§ Problem description:
Pictures stay out of the copy; set down each line of the listing below exactly.

- Opening Delimiter -

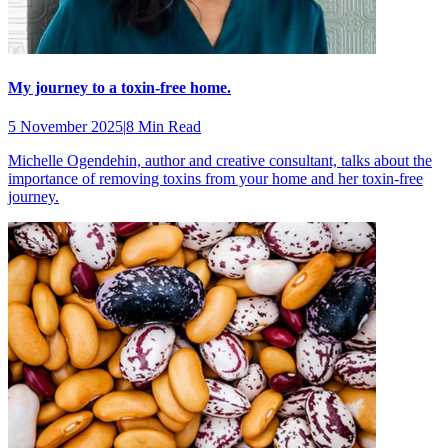
My journey to a toxin-free home.
5 November 2025
|
8 Min Read
Michelle Ogendehin, author and creative consultant, talks about the
importance of removing toxins from your home and her toxin-free
journey.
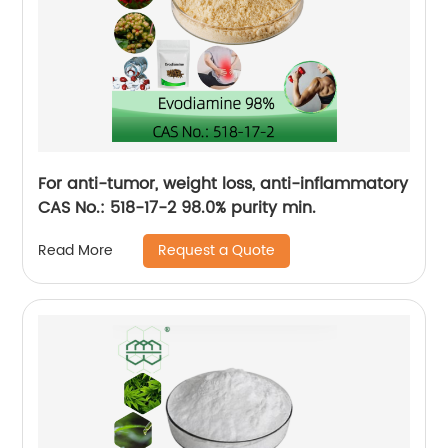
For anti-tumor, weight loss, anti-inflammatory
CAS No.: 518-17-2 98.0% purity min.
Request a Quote
Read More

- Closing Delimiter -

§ Solved problem:
My journey to a toxin-free home.
5 November 2025
|
8 Min Read
Michelle Ogendehin, author and creative consultant, talks about the
importance of removing toxins from your home and her toxin-free
journey.
For anti-tumor, weight loss, anti-inflammatory
CAS No.: 518-17-2 98.0% purity min.
Request a Quote
Read More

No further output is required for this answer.